Eugene O’Neill, Haiti, and Some Mexican Friends
But as with Melody and his daughter Sara, the pathos of Brutus Jones emerges in the subtle intelligence and cunning humor with which he tries to escape the chains that bind him. Brutus is caught between the past and the ambition to be something more, something touched on in a dream; what O’Neill consistently suggests is the American dream. And one thing that The Emperor Jones does do quite effectively is plumb the pretensions and shallows of that dream. The haunting beat of the tom-toms and the ghostly presence of the Native Haitians, those “bush niggers” that Brutus so derides, can be taken as an acknowledgement that other dreams, other ways of understanding and striving, might be possible; though they remain outside the circle of what Brutus, or we, can see.

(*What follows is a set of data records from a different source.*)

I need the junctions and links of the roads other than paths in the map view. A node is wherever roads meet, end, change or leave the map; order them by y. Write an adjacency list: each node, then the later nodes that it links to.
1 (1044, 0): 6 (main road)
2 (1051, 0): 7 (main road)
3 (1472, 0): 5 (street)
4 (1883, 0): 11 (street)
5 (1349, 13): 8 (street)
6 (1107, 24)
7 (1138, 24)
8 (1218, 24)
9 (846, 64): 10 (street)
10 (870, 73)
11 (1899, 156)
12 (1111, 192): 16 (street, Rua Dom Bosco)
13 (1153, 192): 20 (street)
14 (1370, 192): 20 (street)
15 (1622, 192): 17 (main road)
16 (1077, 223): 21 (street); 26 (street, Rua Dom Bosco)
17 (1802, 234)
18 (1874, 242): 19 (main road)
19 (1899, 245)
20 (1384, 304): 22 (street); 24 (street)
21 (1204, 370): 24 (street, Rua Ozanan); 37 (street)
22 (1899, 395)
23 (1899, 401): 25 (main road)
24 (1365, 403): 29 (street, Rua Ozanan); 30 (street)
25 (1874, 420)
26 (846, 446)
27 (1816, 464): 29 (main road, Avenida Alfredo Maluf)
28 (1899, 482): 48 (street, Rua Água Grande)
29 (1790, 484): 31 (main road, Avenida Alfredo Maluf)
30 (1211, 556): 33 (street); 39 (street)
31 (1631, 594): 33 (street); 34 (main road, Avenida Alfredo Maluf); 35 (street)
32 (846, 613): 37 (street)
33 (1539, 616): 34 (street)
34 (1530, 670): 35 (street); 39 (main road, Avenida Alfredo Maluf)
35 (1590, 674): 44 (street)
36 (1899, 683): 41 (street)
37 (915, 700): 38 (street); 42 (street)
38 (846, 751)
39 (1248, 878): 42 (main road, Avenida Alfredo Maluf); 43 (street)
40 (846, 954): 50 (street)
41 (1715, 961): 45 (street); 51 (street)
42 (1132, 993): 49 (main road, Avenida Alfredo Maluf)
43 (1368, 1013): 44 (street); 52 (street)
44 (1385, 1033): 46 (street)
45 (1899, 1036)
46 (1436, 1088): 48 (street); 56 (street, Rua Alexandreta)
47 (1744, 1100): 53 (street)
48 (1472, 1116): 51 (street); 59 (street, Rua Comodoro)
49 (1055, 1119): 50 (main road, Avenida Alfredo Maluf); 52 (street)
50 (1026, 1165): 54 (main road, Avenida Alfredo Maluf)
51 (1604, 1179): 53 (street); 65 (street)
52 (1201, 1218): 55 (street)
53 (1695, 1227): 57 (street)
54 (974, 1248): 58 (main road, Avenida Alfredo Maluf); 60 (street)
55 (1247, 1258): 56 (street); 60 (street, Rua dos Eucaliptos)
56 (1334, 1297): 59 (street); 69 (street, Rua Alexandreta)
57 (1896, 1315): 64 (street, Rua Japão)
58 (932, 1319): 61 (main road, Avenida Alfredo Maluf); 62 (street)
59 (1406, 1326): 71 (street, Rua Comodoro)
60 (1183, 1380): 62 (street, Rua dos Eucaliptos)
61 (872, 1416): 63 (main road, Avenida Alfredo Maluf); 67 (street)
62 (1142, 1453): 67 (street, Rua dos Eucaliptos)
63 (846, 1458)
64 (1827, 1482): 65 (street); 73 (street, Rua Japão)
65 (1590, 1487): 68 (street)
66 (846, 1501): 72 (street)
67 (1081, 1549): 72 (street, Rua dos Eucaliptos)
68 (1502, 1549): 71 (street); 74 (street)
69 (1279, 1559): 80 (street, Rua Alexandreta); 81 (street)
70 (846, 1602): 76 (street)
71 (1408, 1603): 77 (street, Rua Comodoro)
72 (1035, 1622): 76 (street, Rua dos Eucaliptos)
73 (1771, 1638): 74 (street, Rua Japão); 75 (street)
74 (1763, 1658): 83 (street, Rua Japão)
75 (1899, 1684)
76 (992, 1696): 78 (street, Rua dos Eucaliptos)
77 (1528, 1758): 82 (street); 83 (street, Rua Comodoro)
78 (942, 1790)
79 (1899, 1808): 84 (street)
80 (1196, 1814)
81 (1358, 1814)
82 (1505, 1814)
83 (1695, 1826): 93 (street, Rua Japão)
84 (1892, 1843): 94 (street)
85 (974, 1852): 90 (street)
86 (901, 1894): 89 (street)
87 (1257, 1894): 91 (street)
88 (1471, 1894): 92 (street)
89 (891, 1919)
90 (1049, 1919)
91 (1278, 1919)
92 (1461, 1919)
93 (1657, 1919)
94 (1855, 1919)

Perhaps that hint of the possibility of other realities and other dreams that we cannot yet imagine, much less perceive or represent, is one powerful lesson that the play offers today. Since the tragic earthquake of January 2010, we in the U.S. have listened to an insistent drumbeat of talking-head dismissals of Haitians and sorrowful laments over their inability to run a country. In understanding Haiti “as a country beyond saving” (New York Times March 30, 2010), these spokespersons often presume Haiti’s “failed state” status as one of ontological origin, sadly embedded in the DNA of its beginnings in a slave-led revolution in 1791. Of course, our notorious national amnesia often writes out the 20-year U.S. occupation from 1915-1934, the long covert support given to both of the Duvalier regimes, and the rearrangement of the nation’s very geography, as well as its economic and governmental institutions, in order to reap maximum benefits for U.S. agri-business interests. This history of largely unseen actions has played a significant role in the forces that have kept the nation-state of Haiti struggling and won it the dubious recognition as the hemisphere’s poorest. With our other hand, as it were, the U.S. has of course worked tirelessly and earnestly to “repair” that country and to “support” Haiti’s efforts to overcome its many difficult histories.
While sustaining these efforts, as in this collection, is crucial, it may also be wise to keep in mind O’Neill’s bitter assessment of U.S. national culture and its many failures, particularly the overweening worship of the dollar, the arrogance of class-bound perceptions, and even his somewhat cynical dismissal of the unintended consequences of liberal fantasies of help. Not losing sight of such cautionary reminders in this era of good intentions and tragic challenges might help us refrain from the urge to judge and to “fix” these countries that are not ours, no matter how confident we are that, like Brutus, we “got brains and…uses ‘em quick.”